Early on the morning following the ball, Lil Altemus called her daughter, Justine. At first she did not notice that there was lassitude in her daughter’s voice.

“Have you heard?” Lil asked.

“Heard what?” Justine replied.

“Your grandfather’s dead.”

“Poor Grandfather,” said Justine, although there was no tonal difference in the weariness of her voice.

“That’s all you can say? ‘Poor Grandfather.’ Like ‘poor dog’ or ‘poor cat,’ ” said Lil.

“He was eighty-five, Mother.”

“Eighty-four.”

“Well, in that case, I’m utterly shocked.”

“You sound odd, Justine.”

“I can sound odd if I want to, without accounting for it.”

“If I didn’t know you better, I’d think you were drunk.”

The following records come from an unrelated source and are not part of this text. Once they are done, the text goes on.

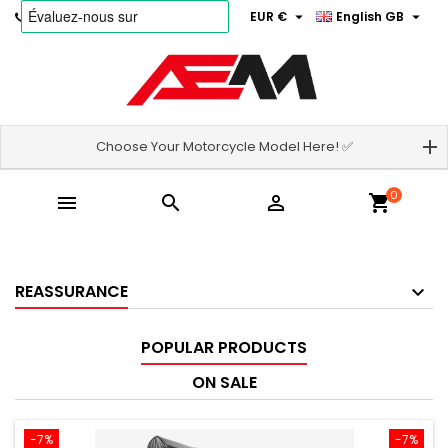


Phone:
06.69.46.18.18
EUR €
English GB
Choose Your Motorcycle Model Here! ✅
0



shopping_cart
REASSURANCE
POPULAR PRODUCTS
ON SALE
-7%
-7%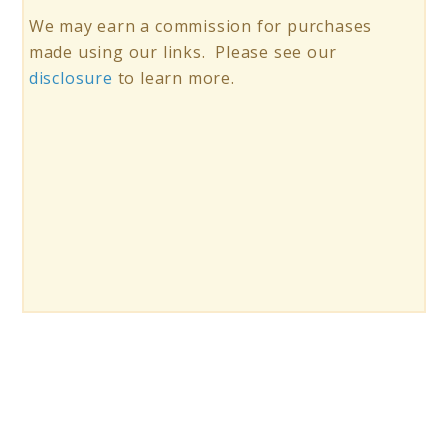
We may earn a commission for purchases
made using our links. Please see our
disclosure
to learn more.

“You want to know something, Mother?”

“What?”

“I am drunk.”

“This is no time for jokes, Justine. You’d better get right over here. We have things to decide, about the funeral and all.”

“I can’t.”

“Yes, you can. Uncle Laurance just called, and he thought it might be nice if the younger generation, like young Laurance and Hubie and Bernard, of course, were pallbearers. I think it’s a marvelous idea, don’t you?”

Justine had hoped to not have to tell her mother that Bernie had left her, at least for the time being, because she was certain her mother would say, “I told you so,” but the news of her grandfather’s death now made that impossible.

“Listen, Mother,” said Justine, about to reveal her secret, but she couldn’t bring herself to say the words without crying. “Listen, I’ll be over. Have Lourdes make me some coffee. There’s something I have to tell you.”

“I expected to see you last night. The world was there, except you and Bernard,” said Lil.

Justine hesitated, again tempted to get the task over with on the telephone, but she still couldn’t bring herself to say the words. “Bernie had to work,” she said finally.